At this time, Lazare-Marguérite Carnot, a Captain of engineers supplied ideas to the French command which would turn the tide in favour of the french as well as give time for the mass mobilization of France to total war. Carnot proposed to strike a blow in the north, where the Allies were still dithering and wrest the advantage from them there. This meant weakening the Armies in the east, but Prussia seemed more occupied with POland than France, he devised a plan to distract the Allied advance towards Mauberge by sending a force of some 2,000 under Houchard and Jourdan in a raid to Ostend. During this operation, the French overcame the Hanoverians under the Duke of York at Hoondschoote, forcing the Duke to withdraw northwards abandoning heavy guns and stores.

These were the new French tactics in play. In front of the main french columns would advance a flood of Tirailleurs, swift sharp-shooting skirmishers, reconnoitring the enemy's positions and disrupting them; then would come the dense, packed columns of the main body, whose sheer numbers would make up for inferior training and whose concentrated fervour would quickly penetrate the defenders' lines which lacked the necessary depth to slow them down and stop them. This was a strategy which would prove itself time and again, and which the British would watch with envy as Pitt spread the British Army all over the globe.

As the Allies continue to dither, Carnot acted. he suppressed the rebels in the Rhone valley and captured lyons, preventing Austrian troops from infiltrating over the Alps. Mounted an offensive in Flanders during October 1973, in the east defeating the Austrians at Wattignes, and in the west driving through Ypres and Nieuport, forcing the Duke of York's army to retire to its base at Ostend. With the Allied armies sitting in winter quarters, Carnot was able to turn his attention to eliminating the Vendeans.

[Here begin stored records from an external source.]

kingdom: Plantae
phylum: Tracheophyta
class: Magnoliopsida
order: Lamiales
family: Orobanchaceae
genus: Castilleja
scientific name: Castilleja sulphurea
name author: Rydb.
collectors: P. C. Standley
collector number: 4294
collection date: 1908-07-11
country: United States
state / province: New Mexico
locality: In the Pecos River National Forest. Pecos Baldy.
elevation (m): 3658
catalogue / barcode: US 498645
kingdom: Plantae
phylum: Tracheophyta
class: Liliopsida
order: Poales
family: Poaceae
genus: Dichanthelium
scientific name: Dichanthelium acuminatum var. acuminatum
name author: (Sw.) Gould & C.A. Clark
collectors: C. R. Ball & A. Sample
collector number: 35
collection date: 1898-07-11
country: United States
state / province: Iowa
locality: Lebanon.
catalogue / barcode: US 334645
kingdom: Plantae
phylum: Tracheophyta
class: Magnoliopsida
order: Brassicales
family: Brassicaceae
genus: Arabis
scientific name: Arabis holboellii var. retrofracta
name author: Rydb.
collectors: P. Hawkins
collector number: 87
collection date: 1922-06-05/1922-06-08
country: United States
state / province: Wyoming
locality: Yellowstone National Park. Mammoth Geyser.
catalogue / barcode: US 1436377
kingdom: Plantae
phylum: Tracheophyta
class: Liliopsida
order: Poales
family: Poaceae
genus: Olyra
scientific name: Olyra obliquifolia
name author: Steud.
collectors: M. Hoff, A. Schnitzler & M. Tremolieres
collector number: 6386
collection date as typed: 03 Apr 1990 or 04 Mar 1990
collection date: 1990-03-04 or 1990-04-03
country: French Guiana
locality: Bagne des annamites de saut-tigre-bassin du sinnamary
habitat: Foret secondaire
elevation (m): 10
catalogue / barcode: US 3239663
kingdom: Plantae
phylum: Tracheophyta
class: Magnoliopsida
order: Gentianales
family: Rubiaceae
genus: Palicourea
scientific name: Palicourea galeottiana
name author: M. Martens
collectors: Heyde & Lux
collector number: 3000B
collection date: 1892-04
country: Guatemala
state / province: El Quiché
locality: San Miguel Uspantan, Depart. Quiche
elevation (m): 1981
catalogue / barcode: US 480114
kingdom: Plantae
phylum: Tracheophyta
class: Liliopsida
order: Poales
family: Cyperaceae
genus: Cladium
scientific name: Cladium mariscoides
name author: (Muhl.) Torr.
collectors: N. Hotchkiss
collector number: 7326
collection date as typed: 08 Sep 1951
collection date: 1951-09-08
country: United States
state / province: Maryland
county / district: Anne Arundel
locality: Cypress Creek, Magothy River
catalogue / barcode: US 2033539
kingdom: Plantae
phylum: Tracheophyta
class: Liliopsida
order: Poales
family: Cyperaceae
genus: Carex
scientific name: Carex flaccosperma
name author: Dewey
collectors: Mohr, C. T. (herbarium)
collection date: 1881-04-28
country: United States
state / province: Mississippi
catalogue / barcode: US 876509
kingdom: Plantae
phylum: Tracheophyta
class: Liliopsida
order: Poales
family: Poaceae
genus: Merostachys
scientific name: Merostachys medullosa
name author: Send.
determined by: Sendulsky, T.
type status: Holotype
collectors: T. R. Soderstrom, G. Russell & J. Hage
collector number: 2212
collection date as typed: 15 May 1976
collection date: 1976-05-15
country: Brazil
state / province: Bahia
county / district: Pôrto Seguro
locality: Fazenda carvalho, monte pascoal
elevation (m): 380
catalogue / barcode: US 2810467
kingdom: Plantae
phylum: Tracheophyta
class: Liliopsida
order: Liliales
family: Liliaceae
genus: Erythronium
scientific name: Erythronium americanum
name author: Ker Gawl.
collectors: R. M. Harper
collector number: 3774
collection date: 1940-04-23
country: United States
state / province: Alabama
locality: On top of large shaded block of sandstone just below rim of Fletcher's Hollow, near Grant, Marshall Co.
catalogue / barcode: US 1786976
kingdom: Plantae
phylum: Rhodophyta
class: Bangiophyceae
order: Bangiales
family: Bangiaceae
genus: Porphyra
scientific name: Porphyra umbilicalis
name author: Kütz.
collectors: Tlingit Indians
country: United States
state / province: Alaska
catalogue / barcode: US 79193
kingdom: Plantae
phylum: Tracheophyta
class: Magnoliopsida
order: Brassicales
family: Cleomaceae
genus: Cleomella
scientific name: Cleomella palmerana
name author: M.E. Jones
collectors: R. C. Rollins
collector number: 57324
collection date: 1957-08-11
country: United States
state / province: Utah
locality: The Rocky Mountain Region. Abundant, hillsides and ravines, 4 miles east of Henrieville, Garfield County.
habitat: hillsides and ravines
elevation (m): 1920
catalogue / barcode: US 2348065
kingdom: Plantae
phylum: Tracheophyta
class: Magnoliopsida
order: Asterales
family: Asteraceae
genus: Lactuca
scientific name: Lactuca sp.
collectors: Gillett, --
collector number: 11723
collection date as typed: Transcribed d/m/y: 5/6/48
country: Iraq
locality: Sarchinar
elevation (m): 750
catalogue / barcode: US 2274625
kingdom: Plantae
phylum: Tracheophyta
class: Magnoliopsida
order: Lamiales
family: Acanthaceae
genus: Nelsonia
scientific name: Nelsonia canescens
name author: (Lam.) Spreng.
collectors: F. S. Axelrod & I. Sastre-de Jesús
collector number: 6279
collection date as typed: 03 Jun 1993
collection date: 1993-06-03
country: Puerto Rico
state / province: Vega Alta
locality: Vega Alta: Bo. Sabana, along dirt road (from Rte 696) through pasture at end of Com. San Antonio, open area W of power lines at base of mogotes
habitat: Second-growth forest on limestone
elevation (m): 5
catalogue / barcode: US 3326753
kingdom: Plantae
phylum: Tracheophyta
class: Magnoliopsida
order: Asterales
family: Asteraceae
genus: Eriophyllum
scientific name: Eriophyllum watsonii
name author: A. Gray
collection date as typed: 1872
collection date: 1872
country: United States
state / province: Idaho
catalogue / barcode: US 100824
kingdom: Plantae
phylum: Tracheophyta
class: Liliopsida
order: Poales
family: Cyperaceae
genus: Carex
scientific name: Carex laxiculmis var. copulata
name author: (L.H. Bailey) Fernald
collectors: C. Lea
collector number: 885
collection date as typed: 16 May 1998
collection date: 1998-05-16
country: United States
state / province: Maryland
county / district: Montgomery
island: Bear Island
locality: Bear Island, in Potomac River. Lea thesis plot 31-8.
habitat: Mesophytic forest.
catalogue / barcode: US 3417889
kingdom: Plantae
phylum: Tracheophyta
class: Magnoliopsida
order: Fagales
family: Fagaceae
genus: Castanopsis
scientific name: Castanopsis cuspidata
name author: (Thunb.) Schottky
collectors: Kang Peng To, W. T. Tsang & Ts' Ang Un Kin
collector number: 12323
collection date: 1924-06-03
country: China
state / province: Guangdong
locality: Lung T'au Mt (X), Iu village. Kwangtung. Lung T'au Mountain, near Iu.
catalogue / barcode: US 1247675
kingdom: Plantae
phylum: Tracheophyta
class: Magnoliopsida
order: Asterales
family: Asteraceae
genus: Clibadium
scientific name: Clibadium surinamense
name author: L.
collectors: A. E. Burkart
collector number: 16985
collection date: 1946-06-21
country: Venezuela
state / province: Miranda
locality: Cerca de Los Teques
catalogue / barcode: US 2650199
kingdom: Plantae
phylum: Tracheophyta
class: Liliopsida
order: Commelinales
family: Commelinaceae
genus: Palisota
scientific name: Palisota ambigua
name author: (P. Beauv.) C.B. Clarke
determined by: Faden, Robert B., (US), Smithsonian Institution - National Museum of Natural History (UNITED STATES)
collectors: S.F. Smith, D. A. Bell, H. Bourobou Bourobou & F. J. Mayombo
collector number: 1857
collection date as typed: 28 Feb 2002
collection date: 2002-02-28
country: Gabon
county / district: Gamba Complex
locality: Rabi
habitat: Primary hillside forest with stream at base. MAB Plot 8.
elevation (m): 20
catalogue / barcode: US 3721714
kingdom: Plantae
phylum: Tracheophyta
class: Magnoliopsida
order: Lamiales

Carnot also re-took Toulon with 35,000 troops who included among them, a young artillery captain named napoleon Bonaparte. The defending British marines and soldier, French royalists and Spanish and Piedmontese troops were overwhelmed and the defences were broken on 17th December. Lord Hood evacuated the city that night, taking as many Toulonese refugees as he could.

In Flanders, The Duke of York's army was routed at Tourcoing while attempting to support the Austrians. The Allies now retreated, with the french following them and retaking all the frontier fortresses. The Duke of York's Army behaved with disgraceful indiscipline as they retreated, the campaign finally ending in March 1795.